Metrics: from frames per second to timestamps

The fps and videoDuration entries (main.json) are important to understand how the video annotations (undoable.json) are handled internally in VIAN. All the annotations are defined for either a specific frame (screenshots) or a frame range (shots). To go from an annotation to a timestamp in the video, one has to multiply the fps with the videoDuration to obtain the total frames in a video.
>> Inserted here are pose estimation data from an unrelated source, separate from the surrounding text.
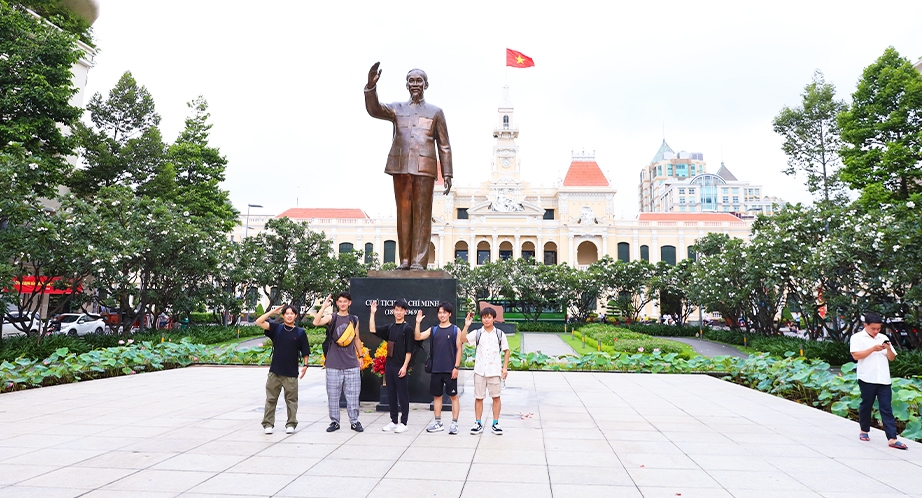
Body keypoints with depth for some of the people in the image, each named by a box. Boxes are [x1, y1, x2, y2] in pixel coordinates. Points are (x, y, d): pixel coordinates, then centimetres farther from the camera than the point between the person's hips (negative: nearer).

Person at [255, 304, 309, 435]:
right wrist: (273, 311, -6)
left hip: (291, 373, -1)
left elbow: (305, 352, 5)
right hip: (274, 372, 1)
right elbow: (259, 322, -6)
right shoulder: (276, 328, 3)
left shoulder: (300, 332, 2)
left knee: (291, 400, 7)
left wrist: (305, 365, -5)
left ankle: (291, 424, 18)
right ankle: (268, 424, 18)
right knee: (271, 399, 7)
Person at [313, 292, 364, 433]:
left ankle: (354, 421, 14)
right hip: (333, 364, -2)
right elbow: (316, 322, -20)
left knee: (353, 394, 4)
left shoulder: (354, 319, 10)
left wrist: (360, 357, 16)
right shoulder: (331, 317, 0)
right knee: (333, 394, 5)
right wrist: (323, 307, -23)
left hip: (352, 364, 2)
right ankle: (334, 421, 17)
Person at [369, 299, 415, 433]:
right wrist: (372, 313, 4)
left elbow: (409, 350, -9)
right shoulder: (389, 327, 11)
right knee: (391, 394, 12)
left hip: (400, 367, -6)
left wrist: (405, 366, -15)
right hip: (389, 365, 6)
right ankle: (394, 421, 22)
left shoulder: (407, 328, -6)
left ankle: (403, 423, 9)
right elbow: (372, 330, 8)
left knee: (403, 395, 1)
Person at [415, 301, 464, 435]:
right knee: (436, 395, 10)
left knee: (453, 396, 1)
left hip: (450, 370, -4)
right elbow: (418, 337, 0)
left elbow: (459, 349, -3)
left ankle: (454, 423, 9)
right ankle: (438, 423, 21)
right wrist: (418, 323, -13)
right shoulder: (433, 330, 10)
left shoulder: (455, 330, 0)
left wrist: (456, 367, -10)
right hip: (436, 369, 4)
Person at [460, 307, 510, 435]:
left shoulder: (500, 334, 3)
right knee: (478, 397, 6)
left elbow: (506, 351, 8)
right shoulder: (477, 333, 3)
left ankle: (495, 423, 15)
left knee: (496, 397, 5)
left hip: (495, 371, 0)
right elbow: (463, 339, -11)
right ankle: (478, 423, 16)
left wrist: (505, 367, 2)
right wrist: (466, 326, -21)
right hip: (480, 370, 0)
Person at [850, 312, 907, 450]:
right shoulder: (857, 337, 0)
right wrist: (873, 349, -17)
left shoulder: (883, 338, 15)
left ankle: (892, 438, -4)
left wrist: (888, 348, -5)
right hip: (867, 379, -3)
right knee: (866, 405, 8)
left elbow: (892, 358, 14)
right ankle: (864, 430, 25)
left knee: (886, 408, -1)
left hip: (884, 380, 4)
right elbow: (856, 355, -12)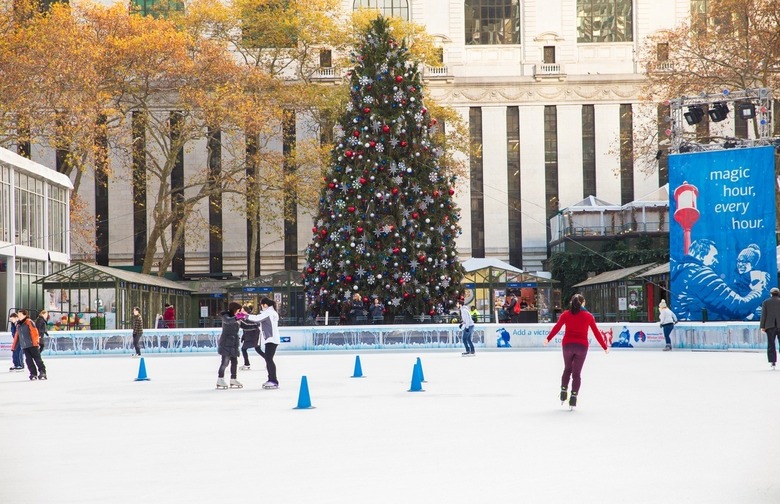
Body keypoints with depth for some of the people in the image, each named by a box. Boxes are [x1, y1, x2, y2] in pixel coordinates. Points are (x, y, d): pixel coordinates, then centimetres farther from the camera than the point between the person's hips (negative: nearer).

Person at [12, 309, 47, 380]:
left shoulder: (29, 322, -4)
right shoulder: (18, 325, 17)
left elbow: (34, 332, -11)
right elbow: (17, 336, 25)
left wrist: (35, 341, -21)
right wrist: (13, 346, 25)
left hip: (32, 345, -6)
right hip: (24, 346, 6)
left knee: (37, 358, -4)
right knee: (28, 360, -1)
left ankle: (42, 372, 0)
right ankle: (33, 374, 2)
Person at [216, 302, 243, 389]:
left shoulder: (234, 317, 18)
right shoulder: (226, 316, -8)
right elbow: (227, 320, -30)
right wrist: (236, 318, -46)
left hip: (233, 344, 9)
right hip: (226, 343, -9)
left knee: (234, 362, 9)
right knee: (225, 362, -12)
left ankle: (233, 380, 17)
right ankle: (220, 380, -11)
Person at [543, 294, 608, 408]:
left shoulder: (566, 314, 4)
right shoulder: (588, 316, 4)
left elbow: (557, 327, -7)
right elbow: (596, 332, 5)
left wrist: (548, 338, -5)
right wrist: (604, 347, 11)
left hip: (567, 345, 1)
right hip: (582, 346, -1)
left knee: (567, 369, 22)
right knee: (576, 373, 4)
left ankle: (563, 392, 18)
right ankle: (573, 398, -1)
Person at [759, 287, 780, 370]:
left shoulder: (765, 302, 2)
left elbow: (763, 315, -1)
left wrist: (762, 326, 2)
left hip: (770, 326, 0)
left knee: (771, 345, 2)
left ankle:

Then, the timestamp can be obtained by using a proportion: if the total video duration has a certain amount of total frames, which video timestamp has X frames?

flowchart TD
    subgraph Video
    videoDetails["`fps: 24
    videoDuration: 888`"]
    end
    calculation1[""`21'312 frames
    888 seconds`""]
    videoDetails --> calculation1
    subgraph Screenshot
    frame[frame: 2400]
    end
    calculation2[""`2'400 frames
    X seconds`""]
    frame --> calculation2
    calculation3["`(2'400 x 800)/21'312
    => 100 seconds`"]
    calculation1 --> calculation3
    calculation2 --> calculation3

Metadata overview

File Name	Identifier(s)	Metadata / Other Columns	Description / Purpose
`meta.json`	`id`	Name of project(s)	List of projects
`main.json`	`id`	FPS, path to the video and video duration	General video information
`undoable.json`	`id`	Presence of subtitles and annotations (either for a frame or for a shot)	User annotations

Open Questions

Question

Status and current data of VIAN Light? What are VIANs plans for MAVA?